Il n’est pas question ici de tenter de trouver des explications plus précises mais plutôt d’apporter un élément de plus à l’affirmation qu’il s’agit, avec la crise ukrainienne, d’un événement d’une extrême complexité où les positions réelles se déterminent en fonction de facteurs très divers. Malgré l’apparence d’un affrontement ordonné selon des lignes précises que le bloc BAO, et les USA en premier, voudraient donner à la crise, avec l’identification habituelle d’un “bon côté” et d’un “mauvais côté”, la vérité de la situation échappe largement à ce rangement. A côté de sa puissance de “crise haute ultime” (voir le 24 mars 2014), la complexité de la crise ukrainienne illustrée par le cas israélien renvoie beaucoup plus, pour les conditions générales, au désordre du “monde antipolaire” déjà identifié à propos de la crise moyenne-orientale (voir le 10 novembre 2013, où l’on trouvait déjà des marques de cette “relation spéciale” entre Israël et la Russie).
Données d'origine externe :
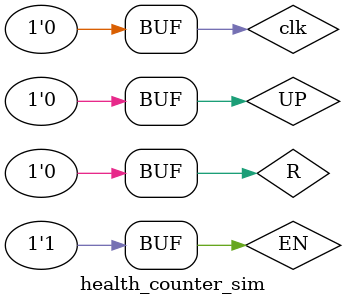
<source format=sv>
`timescale 1ns / 1ps


module health_counter_sim(

    );
    
    logic clk, EN, R, UP, COUNTER_ZERO;
    logic [6:0] count;
    
    
    health_counter health_counter_inst ( .clk(clk), .reset(R), .EN(EN), .count(count), .UP(UP), .counter_zero(COUNTER_ZERO) );
    
    always
    begin
        clk=1;
        #3;
        clk=0;
        #3;
    end
    
    initial
    begin
        R = 0;
        EN = 0;
        UP = 0;
        #3
    
        R = 0;
        EN = 1;
        UP = 1;
        #10
        
        R = 1;
        EN = 0;
        UP = 0;
        #8
        
        R = 0;
        EN = 1;
        UP = 0;
        #5
        
        R = 0;
        EN = 0;
        UP = 1;
        #5
        
        R = 0;
        EN = 1;
        UP = 0;        
        
        
        
        $display("Finished");
     end
endmodule

</source>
Par conséquent, et pour faire progresser le travail d’observation de la crise, on dira qu’il ne s’agit pas ici d’une description géopolitique de la situation, mais bien autrement de ce qu’on pourrait nommer une “description crisique” de cette situation, c’est-à-dire selon une méthodologie qui prend en compte ce fait que le facteur fondamental des relations internationales est la dynamique crisique caractérisant le désordre du monde antipolaire. On trouve alors dans les positions des uns et des autres des contradictions, des paradoxes, etc., par rapport aux positions politiques classiques, qui empêchent effectivement un rangement logique selon les données classiques. Cet impératif méthodologique implique que la seule possibilité de rangement se situe au niveau des positions des uns et des autres par rapport à la force principale qu’est le Système. Dans ce cas, Israël, qui est si souvent complètement du côté du Système pourrait se trouver plutôt dans une position antiSystème, à cause de ce qui serait une proximité plus grande de la Russie que du bloc BAO. Du coup, la principale mission du lobbying israélien à Washington deviendrait effectivement de dissimuler le plus possible aux yeux des centres de pouvoir de Washington cette position d’Israël derrière des argumentations vagues et imprécises, du type de ceux qui sont développés dans l’article cité.